Die nach § 5 der Versorgungsordnung erlassene 2. Durchführungsbestimmung zur Verordnung über die zusätzliche Altersversorgung der technischen Intelligenz umschreibt den Kreis der Versorgungsberechtigten:
"Als Angehörige der technischen Intelligenz im Sinne des § 1 der Verordnung vom 17. August 1950 über die zusätzliche Altersversorgung der technischen Intelligenz in den volkseigenen und ihnen gleichgestellten Betrieben gelten: Ingenieure, Konstrukteure, Architekten und Techniker aller Spezialgebiete, wie Ingenieure und Techniker des Bergbaus, der Metallurgie, das Maschinenbaues, der Elektrotechnik, der Feinmechanik und Optik, der Chemie, des Bauwesens und Statiker. Zu diesem Kreis gehören ferner Werkdirektoren und Lehrer technischer Fächer an den Fach- und Hochschulen. Außerdem können auf Antrag des Werkdirektors durch das zuständige Fachministerium bzw. die zuständige Hauptverwaltung auch andere Personen, die verwaltungstechnische Funktionen bekleiden, wie Stellvertretende Direktoren, Produktionsleiter, Abteilungsleiter, Meister, Steiger, Poliere im Bauwesen, Laboratoriumsleiter, Bauleiter, Leiter von produktionstechnischen Abteilungen und andere Spezialisten, die nicht den Titel eines Ingenieurs oder Techikers haben, aber durch ihre Arbeit bedeutenden Einfluss auf den Produktionsprozess ausüben, eingereiht werden."

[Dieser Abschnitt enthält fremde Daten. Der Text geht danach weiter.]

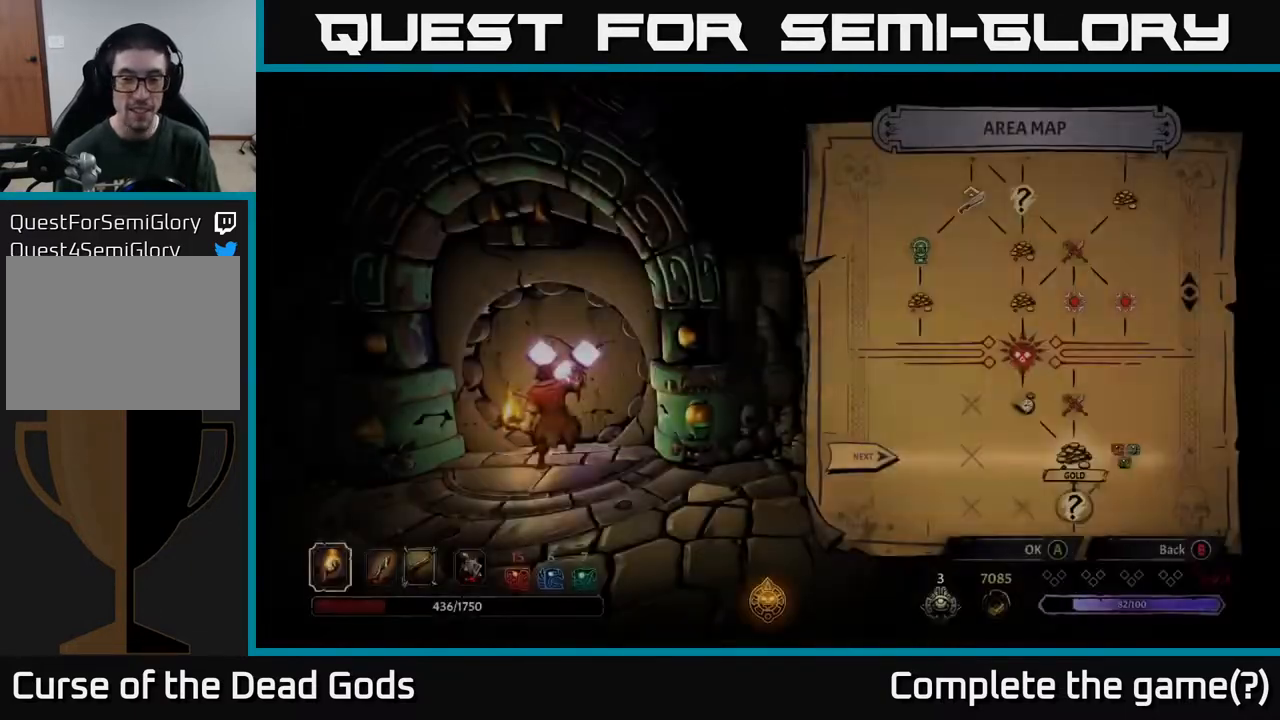
{"buttons": [], "left_stick": "center", "right_stick": "center", "events": []}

Diese Formulierung zeigt, dass Angehörige bestimmter Berufe unabhängig von irgendwelchen staatlichen Akten in den Kreis der Versorgungsberechtigten einbezogen sind. Die Inhaber bestimmter Funktionen konnten durch einen zusätzlichen Akt in den Kreis der Versorgungsberechtigten einbezogen werden. Zu diesem Personenkreis gehört die Klägerin, nicht zu den Personen, die kraft ihrer Ausbildung der zusätzlichen Altersversorgung angehören. Die Vorschrift engte auch entgegen der Ansicht des SG nicht den Kreis der Zugehörigen ein. Die 1. Durchführungsbestimmung ließ eine Versorgungszusage an die Personen zu, die verantwortlich tätig waren und und hervorragenden Einfluss auf die Herstellungsvorgänge nahmen. Dies ist nach der 2. Durchführungsbestimmung weiter ein Teil der Personen, die auf Antrag des Werkdirektors in den Kreis der Versorgungsberechtigten aufzunehmen war. Dieser Kreis wurde aber um weitere Berufe und Funktionen erweitert. Außerdem wurde zusätzlich ein Kreis von Personen mit bestimmten Berufsabschlüssen bestimmt, der ohne verantwortliche Tätigkeit und hervorragenden Einfluss auf die Produktion der technischen Intelligenz zugerechnet wurde.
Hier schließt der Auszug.